Uncle Tom's Cabin in Alabama
The writer of the following letter sends us his name and address:
"———, ALABAMA, May 8th, 1853.
"To the Editors of the Evening Post:
"I have just finished a perusal of 'Uncle Tom's Cabin.' I read every word to my wife. I will not attempt to describe to you her feelings. She is an Alabamian; I a Virginian by birth. We are slave-holders. The moment the steamer with George Harris and Eliza, his wife, touched the Canada shore, three shouts for liberty, to the tops of our voices, rent the air.
"Every man, woman, and child, white and black, in the southern States, can bear testimony to the truth of the portrait which Mrs. Stowe, God bless her! has drawn of Slavery. One of not the least excellencies of the book is, that a Christian, of the highest style, standing side by side with Wilberforce and Mrs. Hannah More, leads the reader by the hand through the habitations of cruelty that lie before our eyes. He or she can then draw a contrast between the Christian and a mistress or mother, who was some years since a near neighbour of mine, who owned a little negro girl. She would heat the tongs, and pull the flesh off her body with them.

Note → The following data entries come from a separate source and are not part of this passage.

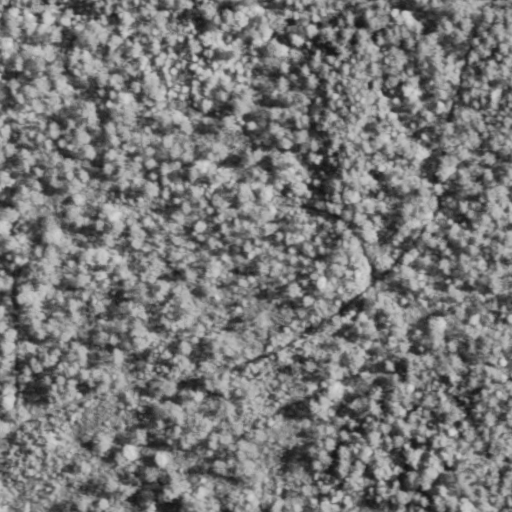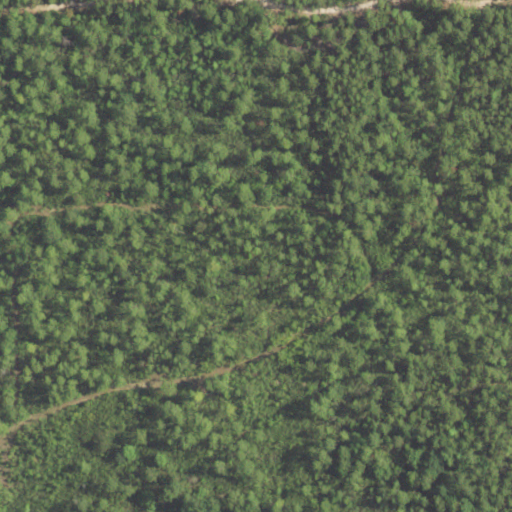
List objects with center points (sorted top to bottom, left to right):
road: (47, 158)
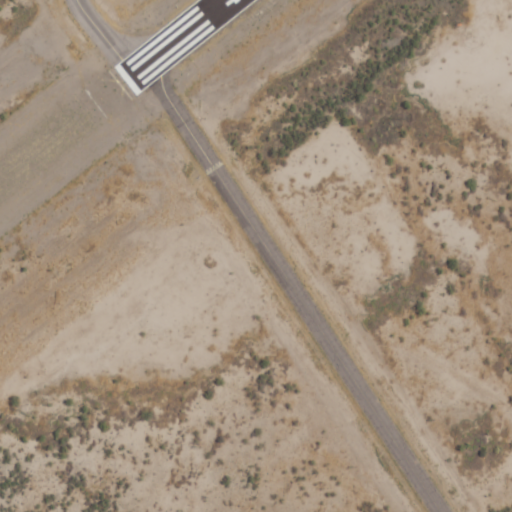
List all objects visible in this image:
airport runway: (178, 37)
airport taxiway: (263, 255)
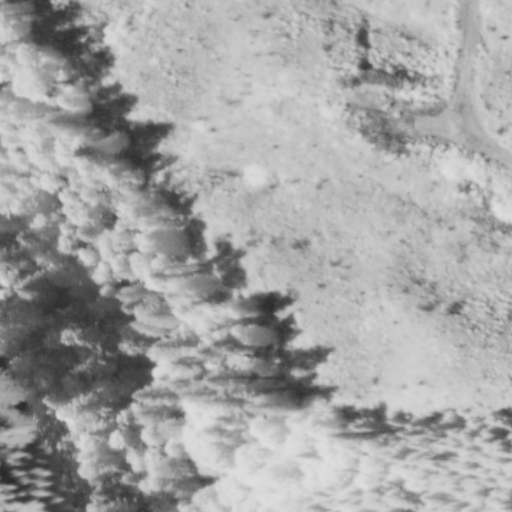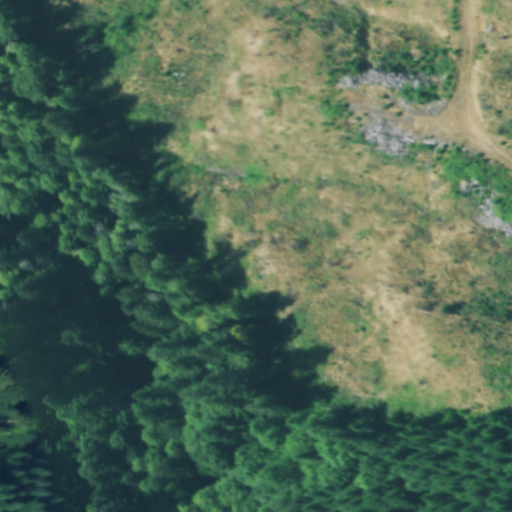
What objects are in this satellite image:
road: (463, 91)
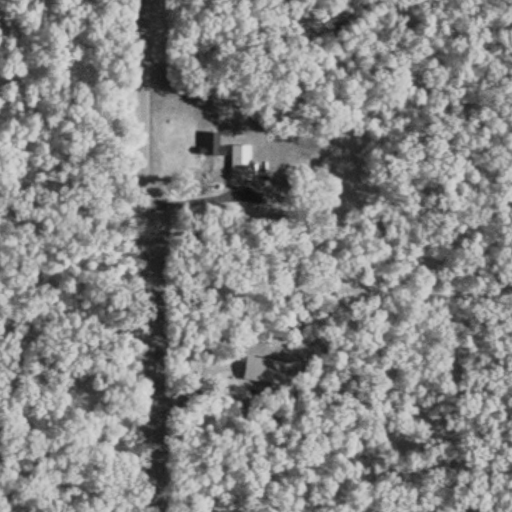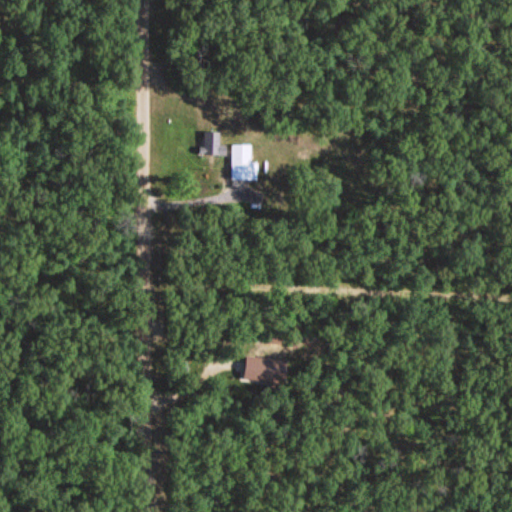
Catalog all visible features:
building: (215, 141)
building: (241, 161)
road: (157, 255)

"I durst affirm that if his Satanic majesty were put upon his voir dire he would confess that one of the works of the devil which Christ was manifested in the flesh to destroy.
"In my opinion, 'Uncle Tom's Cabin' is destined to have a greater influence for good than any one single book that has been published since the close of the canon of Scripture. Mrs. Stowe, if I may so speak, is an impersonation of our Saviour, going about doing good. The reader at once penetrates the deep meaning of the parable of the servant that took his fellow-servant by the throat, who owed him a few pence; of the good Samaritan, and of Dives and Lazarus. Mrs. Stowe has ended her book just as she should have done. She has suggested no plan of emancipation further than the example of young George Shelby goes. She has left the duty and responsibility just where St. Paul, in his letter to Philemon, left it, on the slave-owner.
"Our warmest thanks and best wishes to Mrs. Stowe, whom generations unborn will rise up and call 'blessed.' Very respectfully, &c."—Evening Post, May 24.